RDI

Safety Workflows for Site Leadership · Chapter 01 · 18 min

From finding to closeout

How a safety finding becomes a tracked observation with a named owner and a clock, and how the observation closes with evidence the audit will accept.

Chapter 01

From finding to closeout

How a safety finding becomes a tracked observation with a named owner and a clock, and how the observation closes with evidence the audit will accept.

01

What counts as a finding

A finding is any tagged observation that the work in front of you does not match the standard. It might be an unsafe act caught on a walk, a near-miss reported by a banksman, a hazard logged during an audit, or a non-conforming control flagged by a captured view review. Findings come from three streams: people on site, scheduled audits, and the captured base itself. The discipline starts at the point of recording.
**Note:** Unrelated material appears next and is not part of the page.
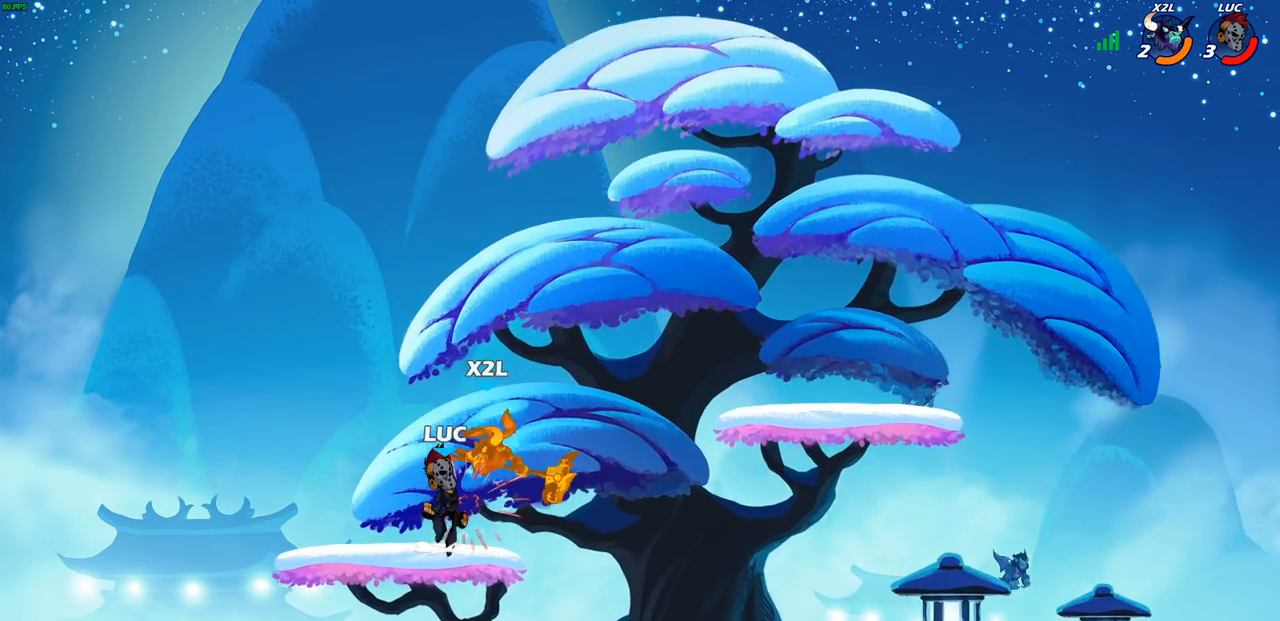
{"buttons": [], "left_stick": "up", "right_stick": "center"}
Every finding is given a description in plain language, a location to package level, a severity grade, and a captured reference where one is available. A finding tagged to a 360 walk number, a fixed view timestamp, or a permit reference is much easier to route, defend, and close than one that lives only in someone's head. The most common failure here is undisciplined recording: a finding entered as "edge protection issue, north side" cannot be acted on by a different shift, and is hard to evidence weeks later. The team that takes thirty seconds at the time to add the package, the activity, and the captured reference saves itself an afternoon of reconstruction later. The standard the finding is measured against has to be visible too. A site that runs a written safety plan, with the controls named for each high-risk activity, can record findings as deviations from a known reference. A site that runs on intuition records findings as opinions, and opinions are hard to close. The first lesson of the loop is that the recording shape determines everything that follows. Get the fields right at the front and the loop has a chance of closing.

02

Routing the observation

A finding becomes an observation when it acquires a named owner and an expected response time. The owner is named as a role and a person — package manager for area B, HSE lead for the project — so the workflow continues to function when individuals rotate off. The response time is calibrated to severity: a major non-conformance gets hours, a routine housekeeping issue gets a working day, a strategic pattern gets a week. The escalation path is named ahead of time, not negotiated at the moment of breach. If the package manager has not responded within the window, the observation moves automatically to the project director with a short status note. If the project director has not responded, it appears in the weekly safety meeting at the top of the list. The captured base supports the routing by attaching the relevant clip or walk to the observation, so the receiver does not have to ask what they are looking at. The most common failure in routing is owner ambiguity: an observation tagged to "the contractor" or "site team" sits in nobody's queue and ages quietly until someone notices the breach. A clear role-and-person mapping resolves this. The second common failure is severity drift, where everything starts as urgent and the routing system loses meaning. A short severity rubric, agreed at the start of the project, keeps the queue legible.

03

Closeout evidence the audit will accept

Closeout requires evidence that the corrective action was actually taken. A typed note from the package manager saying "actioned" is not closeout. A captured view of the new edge protection installed, a follow-up walk that shows the lay-down area cleared, a signed permit rewrite, an attendance record from a refresher toolbox talk — those are closeout. The platform retains the open-to-close trail as a single record, so an auditor or a regulator can move from finding to evidence to closure in a few clicks rather than emailing five people for screenshots. A workflow that records findings without recording closures is theatre. It produces a number for the dashboard and a feeling of activity, but the next near-miss will reveal that nothing actually changed. The discipline is to treat the closeout artefact as part of the observation itself, not as a separate filing exercise.

04

Failure modes and what good looks like

The clearest failure modes are: findings logged without captured references, observations without named owners, closeouts without evidence, and a weekly meeting that does not look at the open list. Any one of those will collapse the loop. What good looks like is unromantic. The HSE lead can open the system on a Monday and see, for the previous week, the findings raised, the observations open, the observations closed with evidence, the ones that breached their clock, and the patterns by area. The package managers can see their own queue. The project director sees the escalations. The conversation in the safety meeting is short because the data is in front of everyone. That is the loop closing.

Practice

  1. 01. Take three findings logged on your project in the past fortnight. For each, write down the owner, the response clock, the closeout evidence, and the captured reference. Note which fields are missing.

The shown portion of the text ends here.